Giacomo Cavalli and colleagues report that the polycomb gene polyhomeotic acts as a tumor suppressor in the Drosophila eye by repressing the Notch signaling pathway.
Elaine Fuchs and colleagues present mice conditionally lacking Tcf3 and Tcf4 in the skin and show that they play a role in long-term maintenance and wound repair of both epidermis and hair follicles.
Evan Eichler and colleagues have developed an algorithm called mrFAST to map short, next-generation sequence reads across the genome that allows for the accurate prediction of copy-number variation.
Benjamin Cheyette and colleagues show that mouse Dact1 mutants have posterior malformations arising from impaired morphogenesis of the primitive streak.
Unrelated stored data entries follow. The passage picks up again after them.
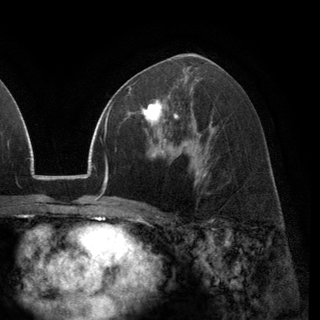
Breast MRI (dynamic contrast-enhanced), one axial slice; slice 71 of 148 in the series (ordered by position); cropped to one breast; dynamic contrast-enhanced series, time point 2 of 6 at this slice position (early post-contrast); 3 T; TE 2.8 ms, TR 7.1 ms; 320 × 320 image matrix, field of view 231 × 231 mm. Female patient.
Annotated regions visible in this slice (semi-automatic segmentation, software-assisted and operator-edited):
- enhancing-tissue mask used for the functional tumour volume (all voxels passing the contrast-enhancement thresholds inside the analysis volume; usually the tumour): bounding box [x1, y1, x2, y2] px = [130, 87, 178, 133]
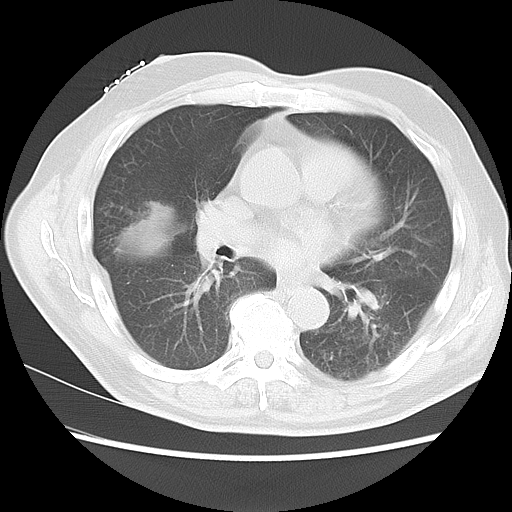
Chest CT, one axial slice; position 3 of 15 along the scan axis; reconstruction kernel LUNG; lung window (W 1500 / L -600 HU); 5 mm slice thickness; 512 × 512 image matrix, field of view 350 × 350 mm. Patient: male, 68 years. From the clinical record (not read from this slice): clinical TNM (as recorded): T4 N3 M0.
Structures marked on this image (rectangle marked by the reading radiologist):
- lung tumour (recorded histology: squamous cell carcinoma): box from (x=115, y=185) to (x=178, y=270) px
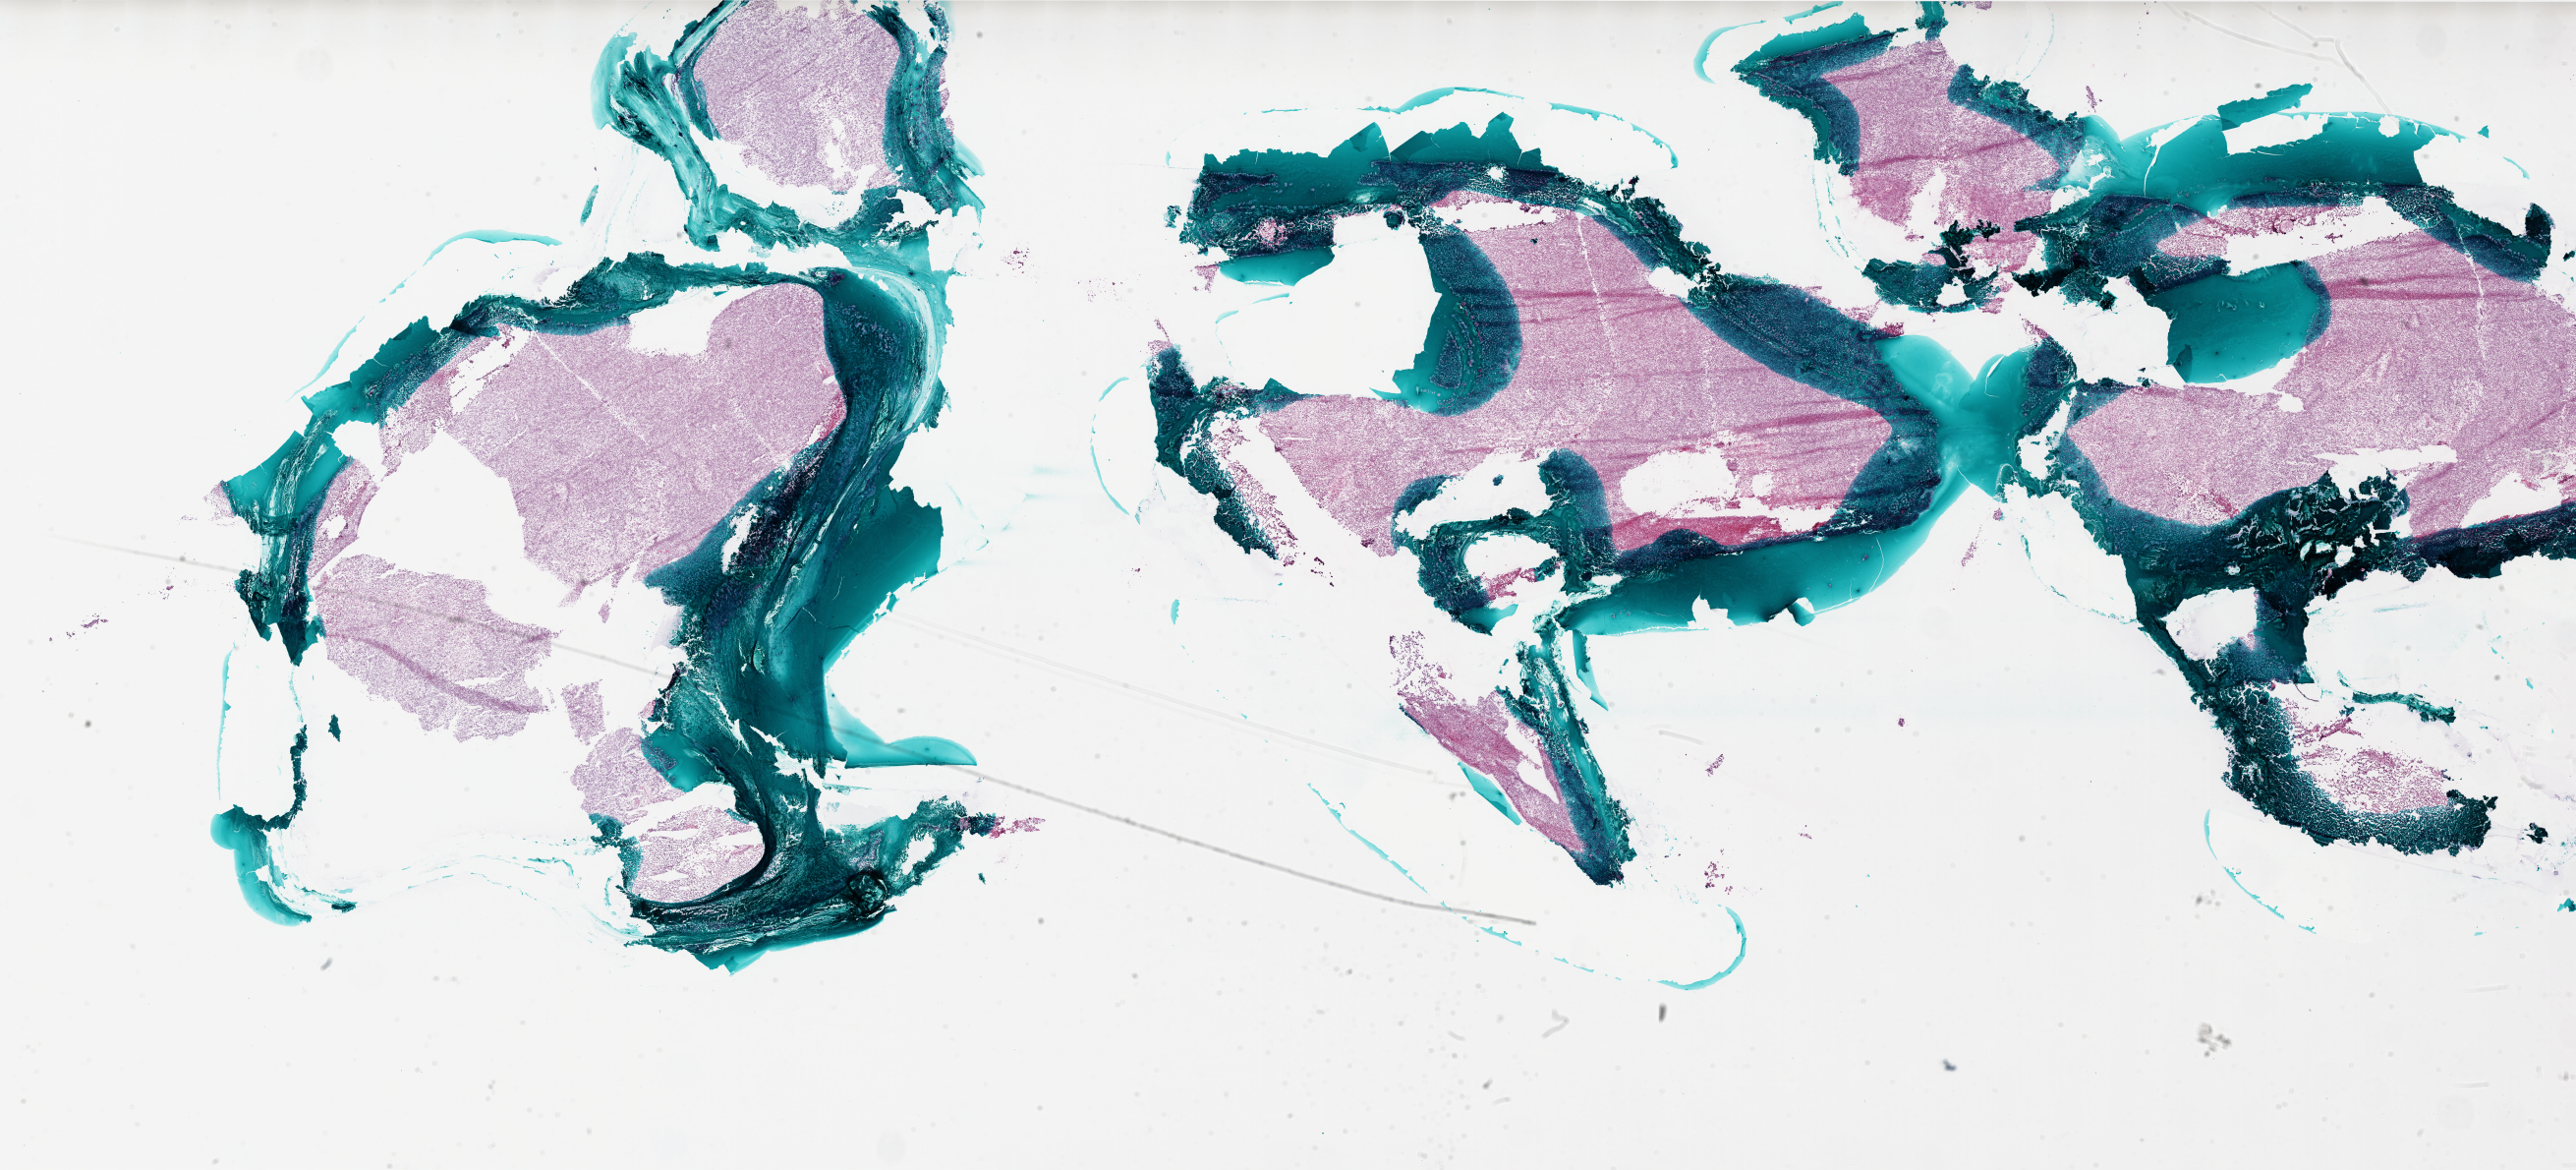
Digitized Hematoxylin and eosin (H&E) stained tissue section (whole slide) — a low-resolution overview of the entire scanned area, about 42.0 x 19.0 mm (from a 20x scan); frozen section from the bottom of the tissue portion; primary tumour sample from the brain. Male patient; age at initial diagnosis 39 years. Pathologist review of this section (percent, as recorded): tumour cells 80%, tumour nuclei 100%.
Pathologic diagnosis: Glioblastoma.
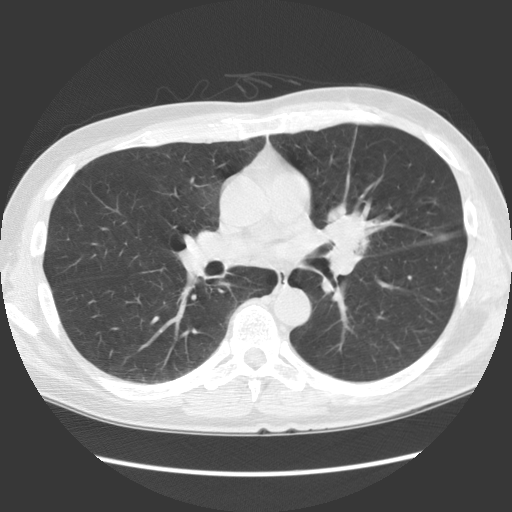
Axial slice from a low-dose chest CT screening exam, baseline annual screen, lung window (W 1500 / L -600 HU), 2.5 mm slice thickness, slice 72 of 136 in the series, 512 × 512 image matrix. Male, age 61 years at enrolment. Former smoker at enrolment.
• Expert reader's lesion annotation, bounding box <292,195,390,296> (left, top, right, bottom; pixels).
• Reader record for this screening exam (exam-level; its link to the box is not recorded): non-calcified nodule or mass ≥4 mm, lingula, 35 × 35 mm, spiculated (stellate) margins, soft tissue attenuation.
• Participant outcome: lung cancer diagnosed 58 days after this screen — squamous cell carcinoma, NOS, left hilum, left main stem bronchus, poorly differentiated (G3), stage IA (AJCC 6th edition), 40 mm at pathology.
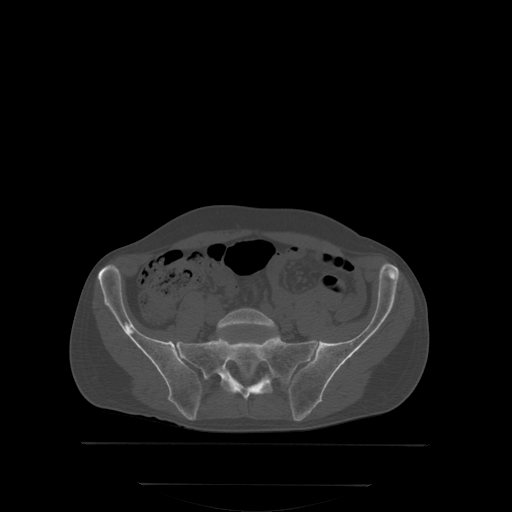
CT including the spine, one axial slice; position 85 of 350 along the scan axis; bone window (W 1800 / L 400 HU); 2.5 mm slice thickness; 512 × 512 image matrix, field of view 500 × 500 mm. Male patient, age 58 years. Case-level facts recorded for this patient, not image findings: primary cancer: prostate.
Structures marked on this image (semi-automatic segmentation, software-assisted and operator-edited):
- L5 vertebra: box from (x=217, y=308) to (x=276, y=329) px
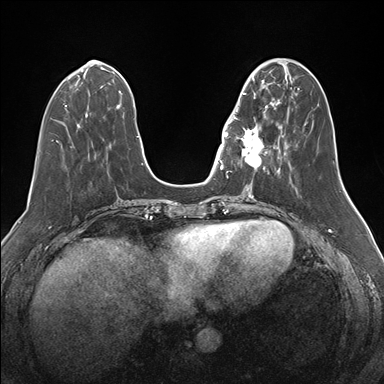
Breast MRI (dynamic contrast-enhanced), one axial slice; slice 53 of 176 in the series (ordered by position); dynamic contrast-enhanced series, time point 2 of 7 at this slice position (early post-contrast); 1.5 T; TE 1.5 ms, TR 4.1 ms; 1.1 mm slice thickness; 384 × 384 image matrix. Female patient.
Structures marked on this image (semi-automatic segmentation, software-assisted and operator-edited):
- enhancing-tissue mask used for the functional tumour volume (all voxels passing the contrast-enhancement thresholds inside the analysis volume; usually the tumour): bounding box (x1, y1, x2, y2) in pixels: (234, 84, 276, 173)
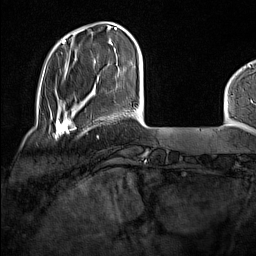
Breast MRI (dynamic contrast-enhanced), one axial slice; position 28 of 160 along the scan axis; cropped to one breast; dynamic contrast-enhanced series, time point 2 of 7 at this slice position (early post-contrast); 1.5 T; TE 1.8 ms, TR 5 ms; 256 × 256 image matrix, field of view 227 × 227 mm. Female patient.
Annotated regions visible in this slice (semi-automatically segmented with operator editing):
- enhancing-tissue mask used for the functional tumour volume (all voxels passing the contrast-enhancement thresholds inside the analysis volume; usually the tumour): bounding box [x1, y1, x2, y2] px = [50, 114, 72, 139]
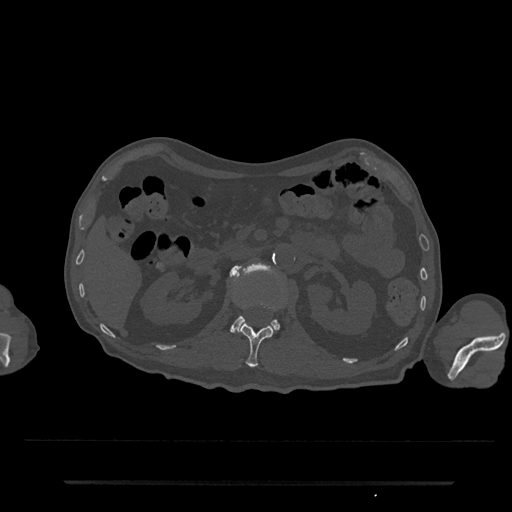
CT including the spine, one axial slice. Position 104 of 797 along the scan axis. 120 kVp. Bone window (W 1800 / L 400 HU). 0.5 mm slice thickness. 512 × 512 image matrix, field of view 427 × 427 mm. Male patient, age 74 years. From the clinical record (not read from this slice): primary cancer: prostate.
Outlined on this slice (semi-automatically segmented with operator editing):
- L1 vertebra: bounding box (x1, y1, x2, y2) in pixels: (240, 300, 284, 368)
- L2 vertebra: (230, 265, 279, 332)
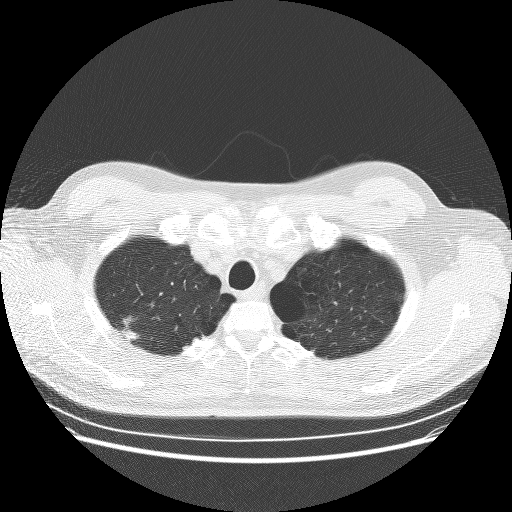
Low-dose screening chest CT, one axial slice; position 229 of 253 along the scan axis; reconstruction kernel BONE; 120 kVp; lung window (W 1500 / L -600 HU); 2.5 mm slice thickness; 512 × 512 image matrix.
Outlined on this slice (outlined manually by an expert reader):
- lesion 1 (tumor, upper lobe of right lung): bounding box [x1, y1, x2, y2] px = [122, 318, 139, 341]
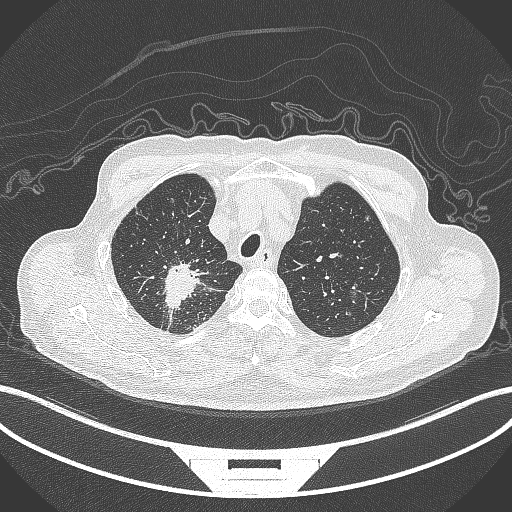
Chest CT, one axial slice. Slice 311 of 407 in the series (ordered by position). Reconstruction kernel B70f. 120 kVp. Lung window (W 1500 / L -600 HU). 1 mm slice thickness. 512 × 512 image matrix, field of view 400 × 400 mm. Male patient, age 69 years. From the clinical record (not read from this slice): clinical TNM (as recorded): T1c N1 M1.
Annotated regions visible in this slice (bounding box drawn by a radiologist):
- lung tumour (recorded histology: adenocarcinoma): bounding box [x1, y1, x2, y2] px = [158, 257, 206, 318]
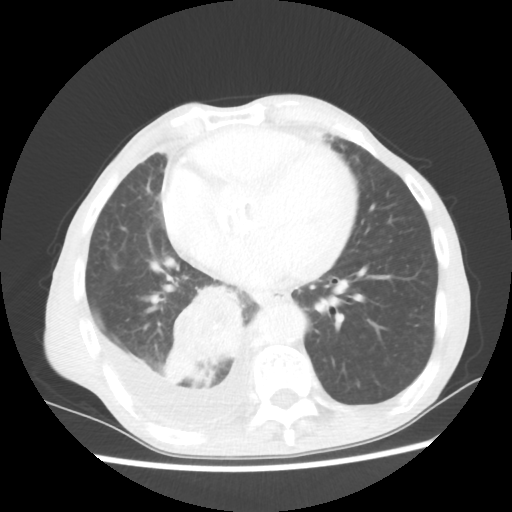
Chest CT, one axial slice; slice 24 of 60 in the series (ordered by position); reconstruction kernel STANDARD; lung window (W 1500 / L -600 HU); 5 mm slice thickness; 512 × 512 image matrix, field of view 335 × 335 mm. Male patient, age 76 years. Case-level facts recorded for this patient, not image findings: clinical TNM (as recorded): T3 N3 M1a; histopathological grade: G3.
Annotated regions visible in this slice (rectangle marked by the reading radiologist):
- lung tumour (recorded histology: squamous cell carcinoma): bounding box (x1, y1, x2, y2) in pixels: (161, 282, 248, 386)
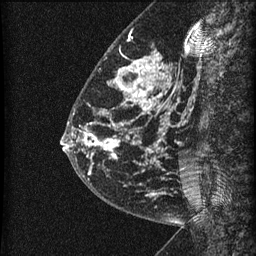
Breast MRI (dynamic contrast-enhanced), one sagittal slice; slice 19 of 60 in the series (ordered by position); dynamic contrast-enhanced series, image 2 of 3 at this slice position (ordered by acquisition); 1.5 T; TE 4.2 ms, TR 22.7 ms; 1.5 mm slice thickness; 256 × 256 image matrix, field of view 180 × 180 mm. Patient: female, 48 years. From the clinical record (not read from this slice): setting: breast cancer imaged before/during neoadjuvant chemotherapy; receptor status: triple-negative.
Annotated regions visible in this slice (semi-automatically segmented with operator editing):
- analysis volume of interest (the breast-tissue region the enhancement analysis was run in; not a lesion): bounding box <81,23,186,202> (left, top, right, bottom; pixels)
- tumour enhancement mask (voxels above the 90 % enhancement threshold inside the analysis volume of interest): <83,57,164,196>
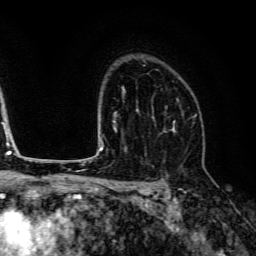
Breast MRI (dynamic contrast-enhanced), one axial slice. Cropped to one breast. Dynamic contrast-enhanced series, time point 2 of 6 at this slice position (early post-contrast). 3 T. TE 4.7 ms, TR 9 ms. 1.2 mm slice thickness. 256 × 256 image matrix, field of view 170 × 170 mm. Female patient.
Structures marked on this image (semi-automatic segmentation, software-assisted and operator-edited):
- enhancing-tissue mask used for the functional tumour volume (all voxels passing the contrast-enhancement thresholds inside the analysis volume; usually the tumour): bounding box [x1, y1, x2, y2] px = [163, 98, 184, 131]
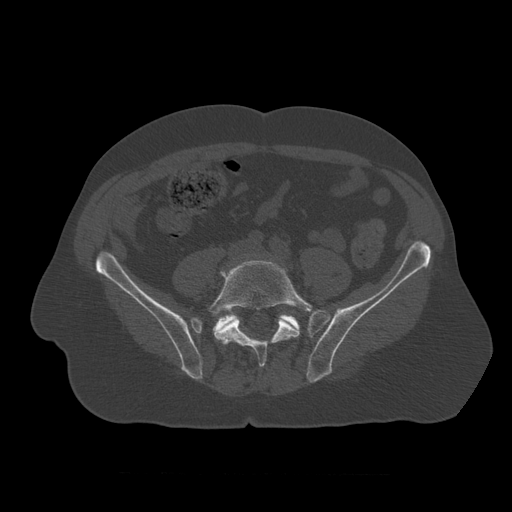
CT including the spine, one axial slice; position 253 of 450 along the scan axis; reconstruction kernel STANDARD; 120 kVp; bone window (W 1800 / L 400 HU); 1.25 mm slice thickness; 512 × 512 image matrix, field of view 405 × 405 mm. Patient age 75 years. Case-level facts recorded for this patient, not image findings: primary cancer: prostate.
Outlined on this slice (semi-automatically segmented with operator editing):
- L5 vertebra: box from (x=209, y=260) to (x=322, y=367) px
Their findings suggest a critical role for Dact1 in regulating cell adhesion at the primitive streak by altering levels or distribution of Vangl2 protein at the plasma membrane.
Konrad Hochedlinger and colleagues show that hematopoietic stem and progenitor cells give rise to induced pluripotent stem cells 300 times more efficiently than terminally differentiated B and T lymphocytes, yielding reprogramming efficiencies of up to 27%. These findings identify adult hematopoietic progenitors as an attractive cell type for applications of iPS technology in research and therapy.
Oscar Fernandez-Capetillo and colleagues report a mouse model of the human Seckel syndrome characterized by a deficiency in ATR. The Seckel mice show high levels of replicative stress during embryogenesis, and the adults show premature aging.